5 Reasons Why The Website “Racists Getting Fired” Is A Horrible Idea
In its first eight hours the website Racists Getting Fired, a blog where internet vigilantes took screen shots of racist comments on Facebook and Twitter and “outed” these people to their employers, receiving over 15,000 submissions. In less than a week it amassed 40,000 followers.
Many companies received complaints about their employees as a result of the blog. AMC Theatres held its own internal investigation about Brianna Rivera, an employee who had allegedly posted a racist comment on Facebook calling Ferguson protestors “apes” and Africa “fucking dirty and Ebola ridden.” It turns out that the comments were falsified by her angry former boyfriend in an attempt to get her fired.
This illustrates why sites like Getting Racists Fired make horrible tools in the fight against racism. Allow me to explain:
THEY MAKE FRAMING OTHERS EASY: It’s easy to frame folks with false posts from fake accounts on social media — all you need is an e-mail address and a photo! In the case of the AMC employee, her ex-boyfriend simply changed the name on his Facebook account, put up some new photos and then submitted a screen grab of the comments directly to her employer.

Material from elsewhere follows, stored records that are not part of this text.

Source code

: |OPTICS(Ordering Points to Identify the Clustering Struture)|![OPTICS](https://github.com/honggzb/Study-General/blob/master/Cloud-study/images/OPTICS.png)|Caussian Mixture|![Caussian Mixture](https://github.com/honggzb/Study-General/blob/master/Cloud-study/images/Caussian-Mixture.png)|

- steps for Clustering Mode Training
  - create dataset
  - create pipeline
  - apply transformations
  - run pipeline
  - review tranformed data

IT WON’T CHANGE MINDS & HEARTS: A website like Getting Racists Fired tries little more than to intimidate a group of people whose opinions are highly unlikely to change in the first place. Racist beliefs become entrenched over a lifetime and get dissolved by actually relating to people of other races. Sure some of the site’s offenders may have been contrite after getting reprimanded by their employers, but getting fired won’t likely change racist beliefs. In fact, it may well deepen them.
IT OVERSIMPLIFIES A COMPLEX ISSUE: The website also unfairly propagated the idea of racism as a white-versus-black issue which is a small (albeit significant) piece of a much larger and complex issue. In essence, this blog sought to finger a few offenders and punish them using the outrage of the African-American community as a scourge.
Instead of Getting Racists Fired, how about a Tumblr that highlights companies who pay people of color less than whites? How about a blog highlighting studios that don’t cast people of color in their shows? Such blogs would raise awareness about racism in a way that Getting Racists Fired never could have.
For example, just last year actress Felicia Day had her home address posted online and began receiving rape and death threats just for speaking against the largely misogynist GamerGate movement. Similarly, anti-abortion activists like the Army Of God and Army Coalition of Life Activists (ACLA) have long published the names and addresses of doctors, nurses, feminists and pro-choice advocates fostering a dangerous climate for violence.
SOMEONE COULD GET HURT: Getting fired is one thing, but a violent web-surfer could easily use a person’s workplace address to stalk and hurt someone. In just two weeks, the individuals featured on the blog and the blog’s owner all received numerous death threats. But anyone who punishes social media users on their blog as a political lightning rod should know it’s only a matter of time before similarly threatening clouds appear on their horizon.